世の中が複雑になり、私自身も年をとってくると、 他の人たちは何に幸せを感じて生きているのかなぁと考えることがあります。 私が小さい頃は、半袖の下に長袖のシャツを着ていると、「バカじゃないのか」、と言われました。 破けたズボンを好きではく人はいませんでした。 今は、半袖の下に長袖を着ていますし、スカートの下にズボンもはいています。 破れて肌が見えるジーンズは、着ているうちに破けたものではなく、初めから破れたのを買って来たのだそうです。 人の価値観っていろいろですね。

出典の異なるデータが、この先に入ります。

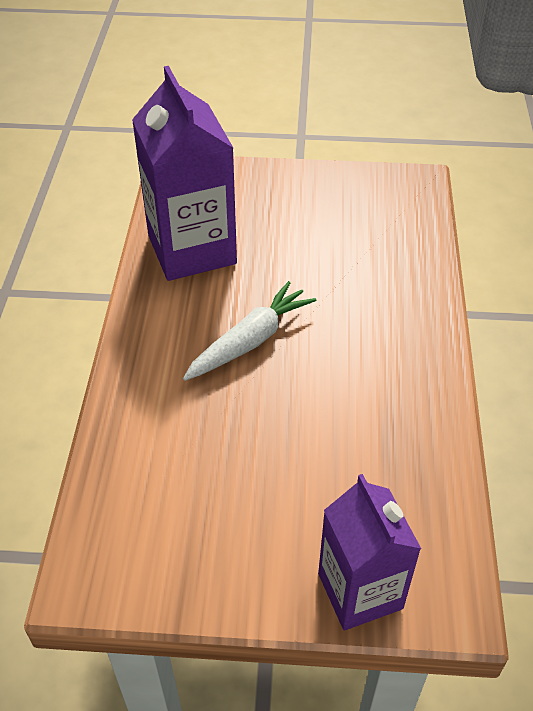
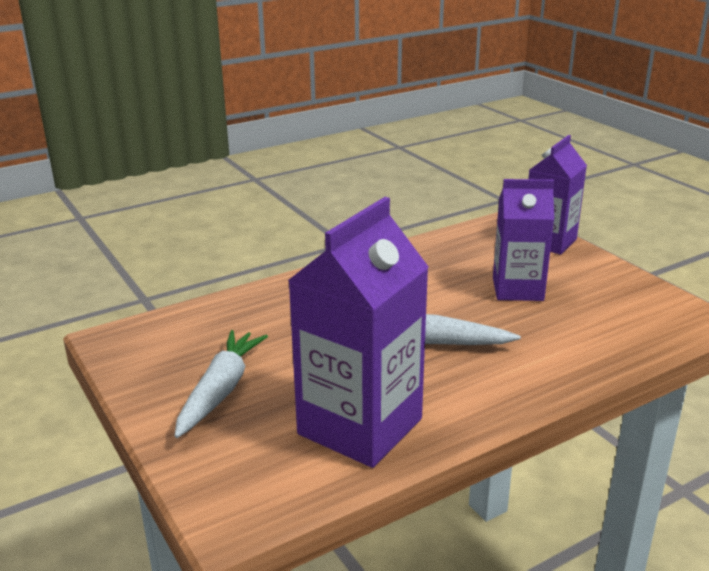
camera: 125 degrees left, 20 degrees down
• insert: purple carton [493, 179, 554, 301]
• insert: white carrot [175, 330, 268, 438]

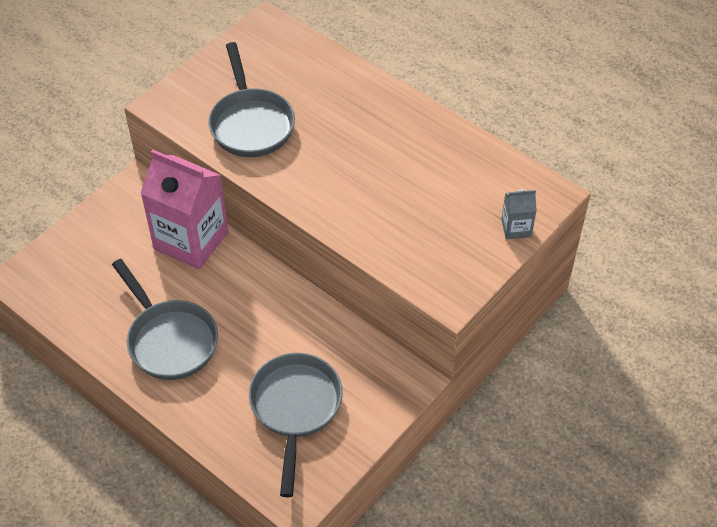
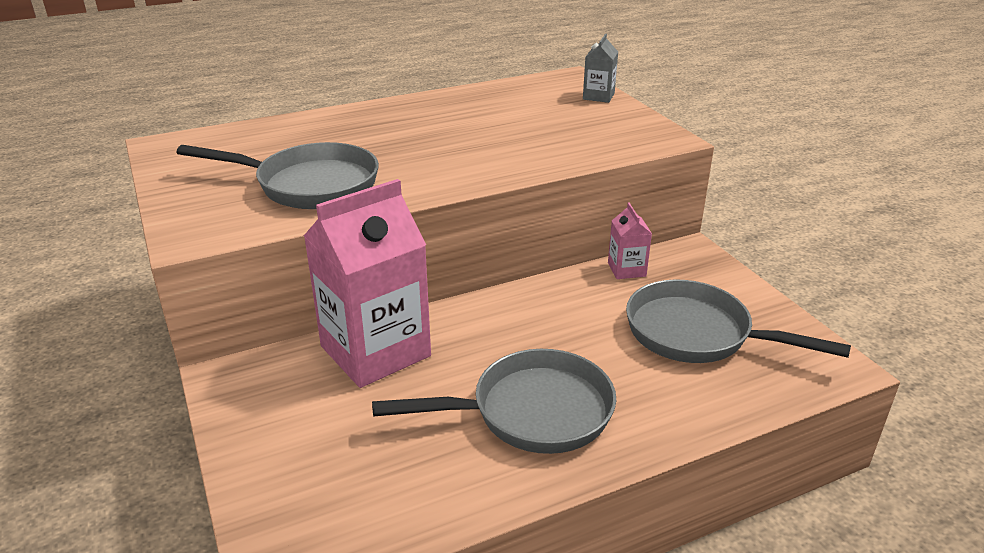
camera: 65 degrees left, 20 degrees down
• insert: pink carton [608, 203, 652, 279]

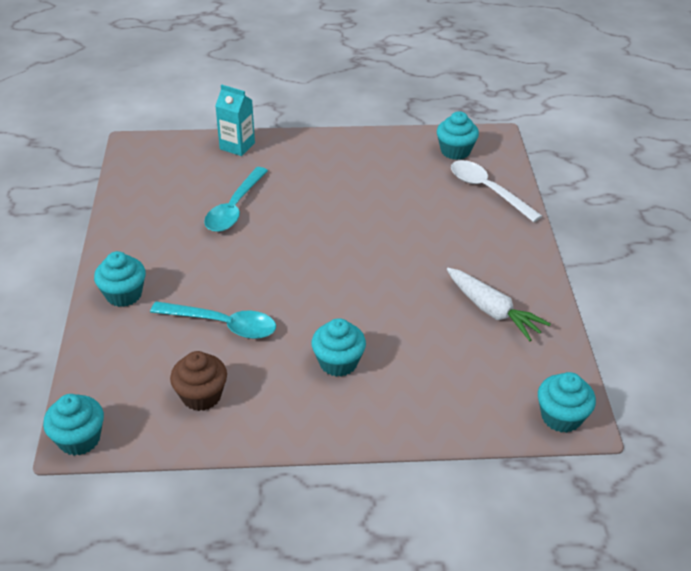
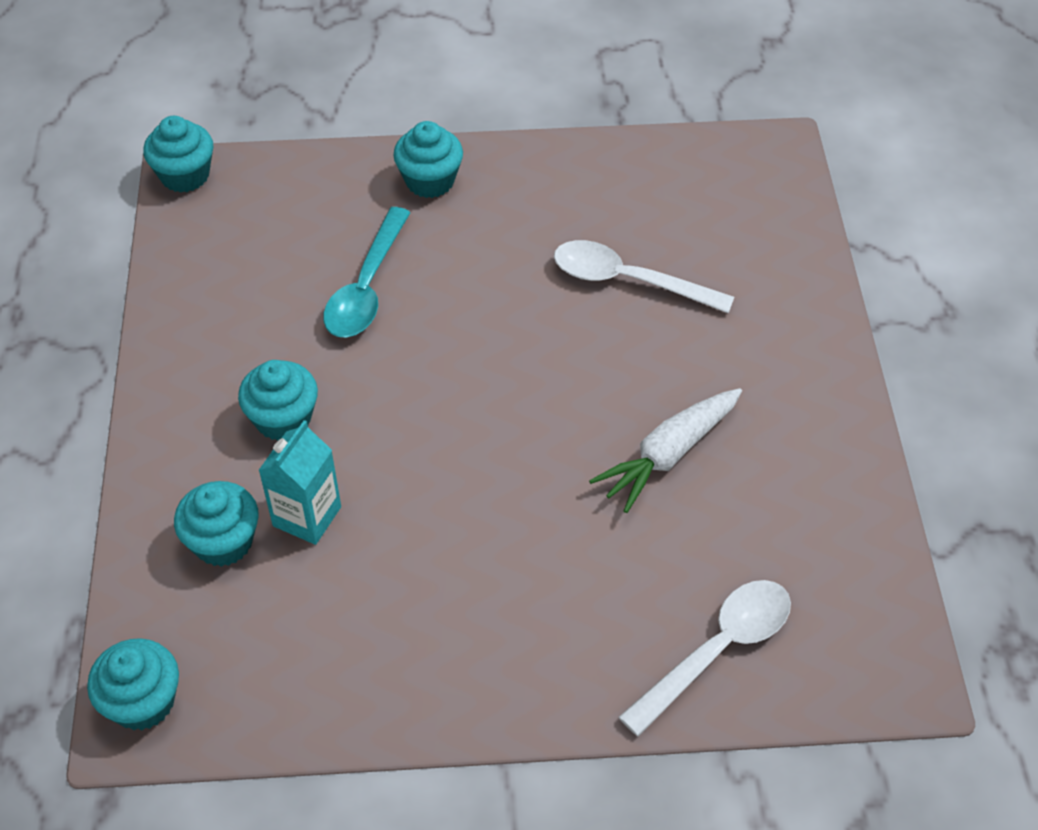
camera: 90 degrees right, 10 degrees up
• move: turquoise carton [215, 84, 255, 156] to [259, 420, 341, 545]
• move: turquoise cupcake [437, 111, 479, 160] to [174, 481, 259, 567]
• recolor: turquoise spoon [204, 167, 268, 232] to white spoon [554, 240, 734, 313]
• move: white carrot [447, 268, 551, 341] to [589, 388, 742, 513]
• delete: brown cupcake [170, 351, 227, 411]

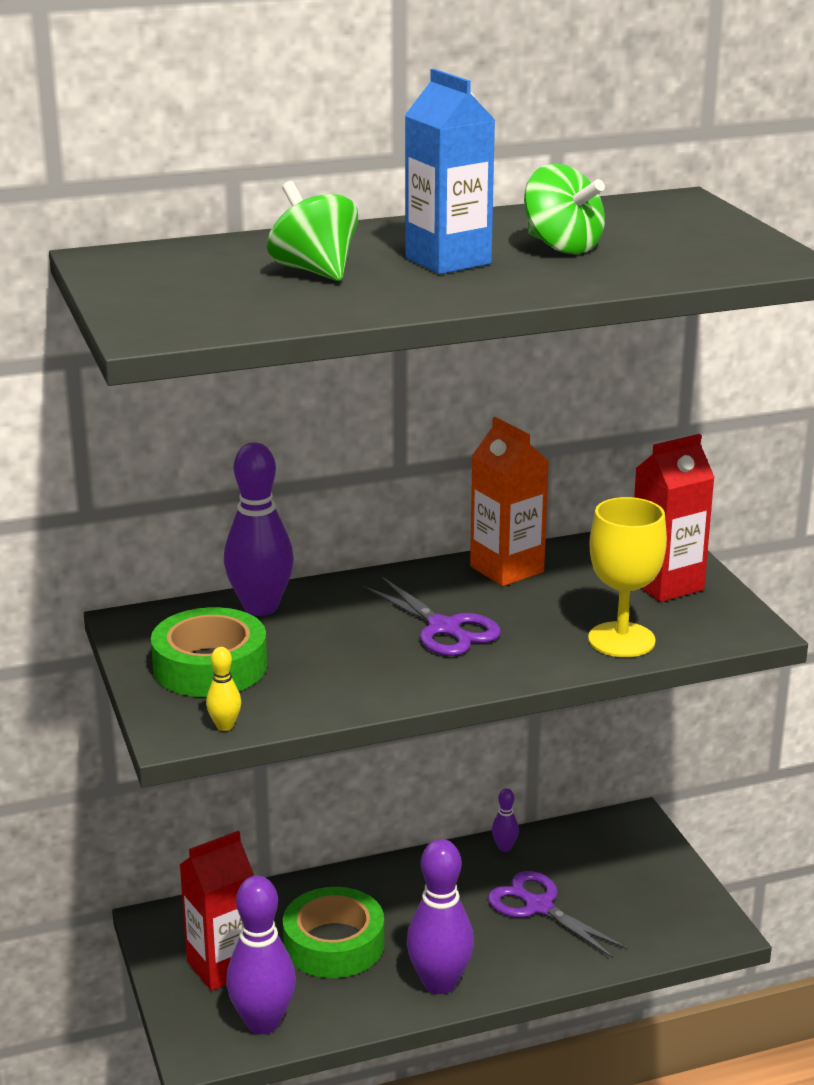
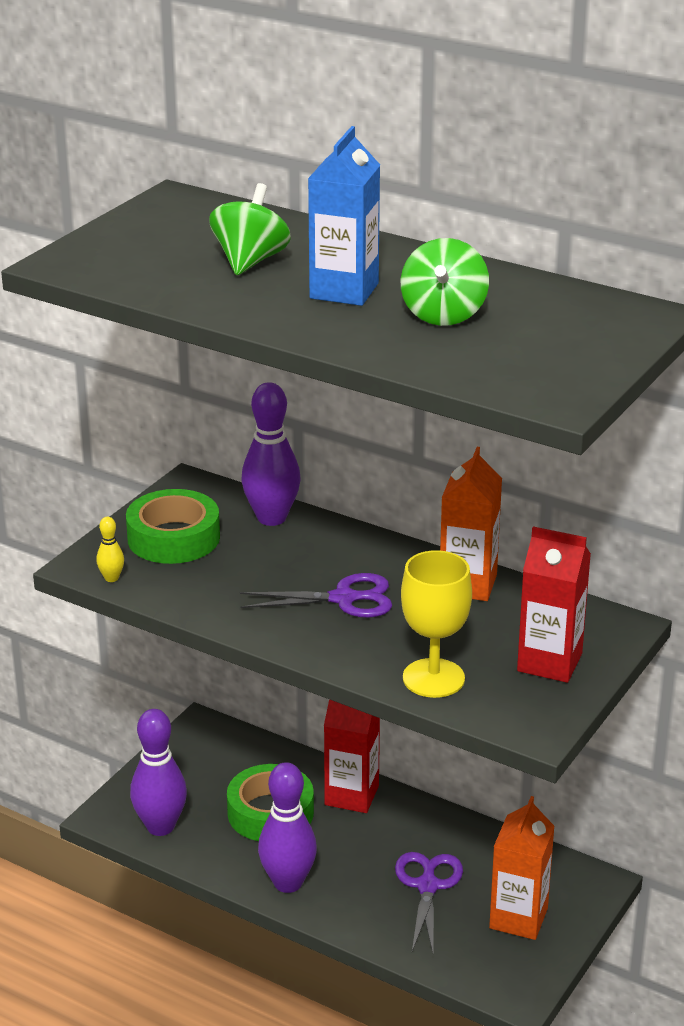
camera: 50 degrees right, 5 degrees up
• rotate: purple scissors [363, 577, 501, 656] = [240, 573, 392, 618] 105 degrees counterclockwise
• delete: purple bowling pin [492, 788, 519, 852]
• move: red carton [180, 831, 254, 991] to [324, 699, 380, 813]
• insert: orange carton [489, 796, 555, 940]

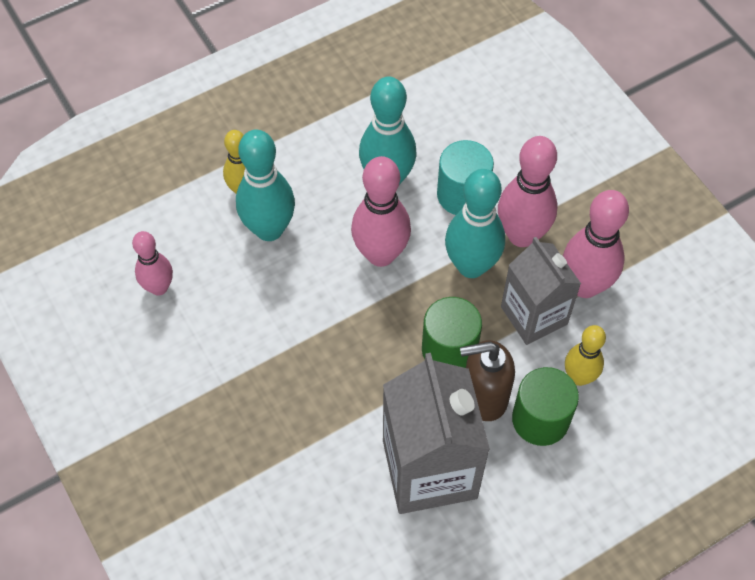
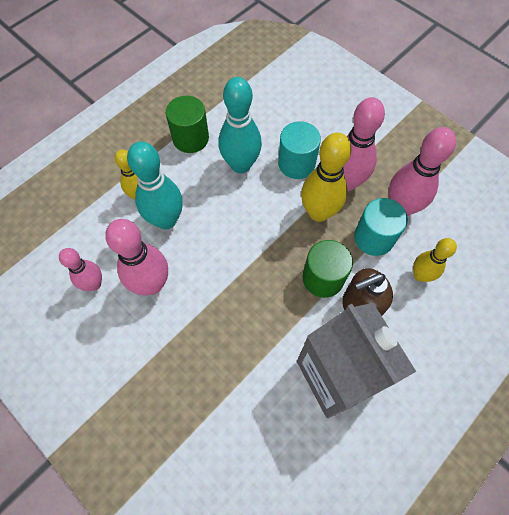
camera: 15 degrees left, 5 degrees up
• move: pink bowling pin [351, 156, 411, 267] to [105, 219, 168, 295]
• recolor: turquoise bowling pin [445, 169, 505, 278] to yellow bowling pin [301, 133, 352, 222]
• replace: grey carton [501, 237, 581, 345] to turquoise cylinder [354, 198, 408, 256]
• move: green cylinder [512, 367, 579, 446] to [166, 96, 209, 153]

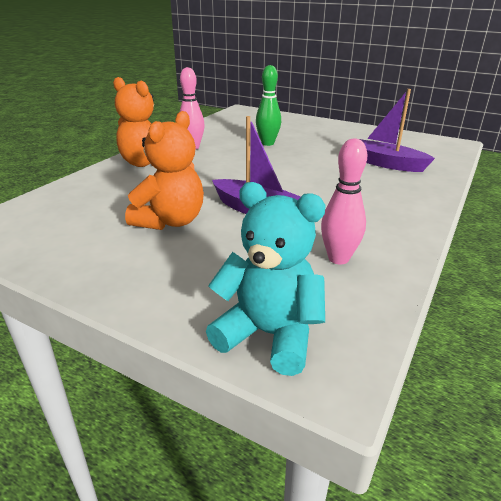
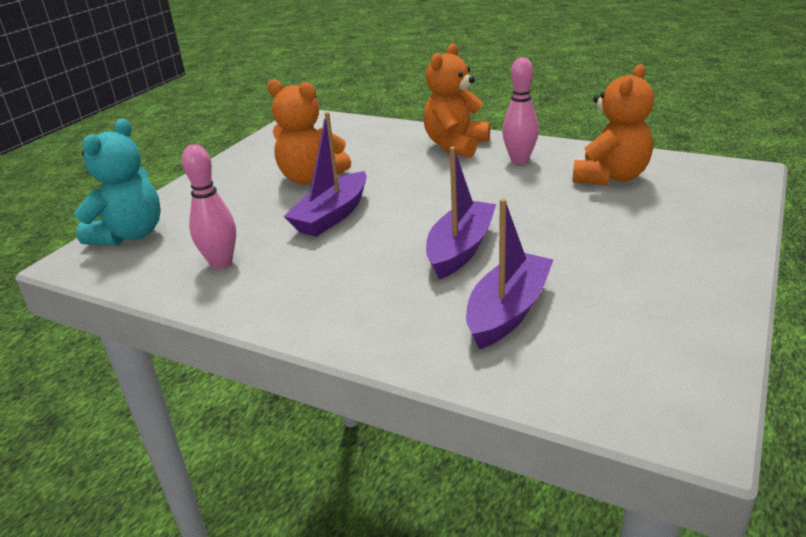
camera: 90 degrees right, 0 degrees up
• delete: green bowling pin [256, 65, 281, 146]
• insert: orange teddy bear [573, 64, 654, 185]
• insert: purple boat [426, 147, 496, 279]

アメリカ大リーグで活躍するイチロー選手が、インタビューで答える時の言葉は他の野球選手と違っています。 イチローの口からは、「あの場面でヒットを上手く打ててよかった」、とか、 「バットの真芯でとらえたホームランだった」、などという言葉はほとんど出てきません。 ヒット数の大リーグ記録を作りましたが、ヒットの多さもアピールしません。 どんな場合もコメントはいつも、「自分の中では納得しています」、です。 例えば、ヒットが出ずに苦しんでいて凡打に終わっても、何かのきっかけをつかんでいれば、 「あの一打は、自分の中では納得しています」、ということが多いと思います。 表面に現れる結果よりも、自分が納得できたかどうかを大切にし、 それを心のよりどころにしているのだろうと私は思っています。
他人に認められることは、何かを行う場合の非常に大きな動機になります。 子どもが何か失敗すると叱ることが多いと思いますが、 子どもは大人に褒められることでやる気を起こすものです。 仕事も他人に認められ、褒められることが、大きな励みになります。 軍隊や警察の組織がどんなものか私には詳しくは分かりませんが、 やたらと勲章や賞状が多いところをみると、危険な任務を遂行するためにも、 やはり褒めて認めてやることが大切なことなのだと思います。
子どもは大人が褒めてやる必要がありますが、大人は自分で自分を評価するものだと思います。 それなりの目標を立てて、目に見える成果で評価するのが最も簡単ですが、 自分の心の中で評価するのがもっと大切なことだと思います。 価値観はそれぞれ違いますし、例え自己満足だと評価されようが、 自分が納得することが最も大切なことだからです。 自分が納得できれば、自然に目に見える成果も上がると思います。 イチローのコメントがこれを教えています。
他の人から見れば幸せに見えても、心の中ではちっとも幸せに感じていないこともあるし、 苦労していると見えても、充実感でいっぱいのこともあります。 私の家には、相田みつをのカレンダーや色紙が掛かっていますが、その中に、 『幸せは、いつも自分の心が決める。』というのがありました。これが一番大切ですね。 でも、自分は幸せに感じても、他人に不快感を与えるような行動は間違っていると思います。 これも、年寄りになった証拠かな。